Before going into the features and applications of the list ADT, it is important to focus in on the Teaching Note. It points out that with all ADTs we don't necessarily need to know how they were implemented (i.e. coded) to use them. We just need to recognize their standard methods/actions, and know how they should work. And what is this an example of??? Our old friend abstraction, again!

In fact, for IB CS, you need to be able to work with ADTs on both levels:

  1. Algorithmic construction of lists and trees
    • In Topic 5, that was limited to diagrams
    • Here in the OOP Extension includes is actual Java code implementations
  2. But also - as focused on here - simply how to apply them


The Features & Application of ADTs

"Simply" applying ADT is, in fact fairly straight-forward, but it still has to be learned, and it is based on what a certain ADT can do; i.e. its features.

A good example here, which we already have experience with, is classes which specialize in doing user input and output. To you, by now, it is obvious how we apply the Scanner and/or BufferedReader classes. When we go Scanner s = new Scanner( ), and then go s. and see the list of functions that comes up, we are pretty familiar with some of the functional capabilities of Scanner. But, in fact, there are many more that we are not familiar with.

Whether or not we know all of the ways an ADT can be applied, it is the general features of classes like BufferedReader and Scanner which, in the first place, lead to what they can do; how they can be applied.

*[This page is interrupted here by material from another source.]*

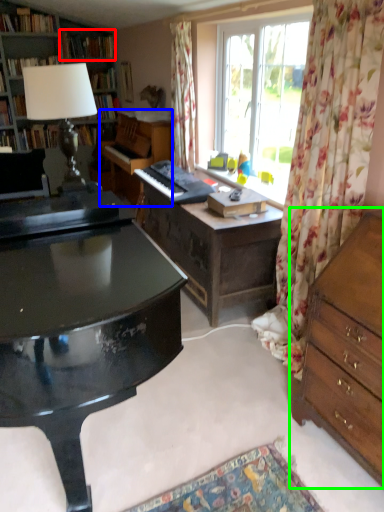
Question: Considering the real-world distances, which object is closest to book (highlighted by a red box)? piano (highlighted by a blue box) or chest of drawers (highlighted by a green box).

Choices:
 (A) piano
 (B) chest of drawers

Answer: (A)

What are the general features of BufferedReader and Scanner? Well, they can take in streams of input from various sources, including the keyboard. And, in the case of BufferedReader, an additional feature is that it can store up input one piece at a time, in a "buffer", and then process that input all at once in a batch way. That makes it really efficient. Scanner lacks that capability, but a very useful feature is that it has ways to, by itself, parse input data types other than String, such as int and boolean.

 

Understanding Features of the ADT List before we can apply it

So before we can see a bunch of specific methods to use from a List class (as in the picture above for the Scanner class), we need to fully appreciate the general features of lists. A lot of this was covered various places in Topic 5.

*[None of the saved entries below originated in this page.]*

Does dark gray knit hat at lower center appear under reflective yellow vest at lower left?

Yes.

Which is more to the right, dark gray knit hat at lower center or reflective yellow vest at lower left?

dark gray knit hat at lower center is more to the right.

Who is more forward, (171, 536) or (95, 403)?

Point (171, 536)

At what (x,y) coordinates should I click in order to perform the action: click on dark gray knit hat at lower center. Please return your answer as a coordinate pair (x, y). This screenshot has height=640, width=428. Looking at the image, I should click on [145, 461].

Features Shared with other Dynamic Structures

The features that ADT List has starts with the fact that lists are dynamic data structures, as opposed to their static counterparts, namely the Java array. The features of dynamic data structures in general (as seen in 5.1.1 - and do be sure to look at the details there) are:

- They are dynamic, not static; i.e. they can grow and shrink in size.

- They are made up of nodes, which are self-referential types, composed of the data itself, and a pointer to the next node.

- Because they are dynamic, they do not waste memory; they only take up as much memory as is the number of nodes in the list


Further Features of Lists

- Access to the chain, or the list, is from one end only.

- This beginning node is usually identified as Head (or first). The last node in the chain is usually identified as the Tail (or last).

- With access to the Head, since all nodes are linked, any node can be found by going from node to node until the one searched for is located (or not, if it is not there).

- Lists therefore have a searching efficiency which is directly proportional to their size; not a bad efficiency, but not as good as other structures.
(This efficiency can expressed in what computer scientist usually use to measure relative efficiency, "Big O". Lists have a Big O of Big On, with n being the number of nodes in the structure.)

- Specific algorithms can be implemented to add to the list, at either end, to effectively delete nodes from the list, or to add additional nodes at any point along the chain (accomplished though re-direction of the nodes' "pointers").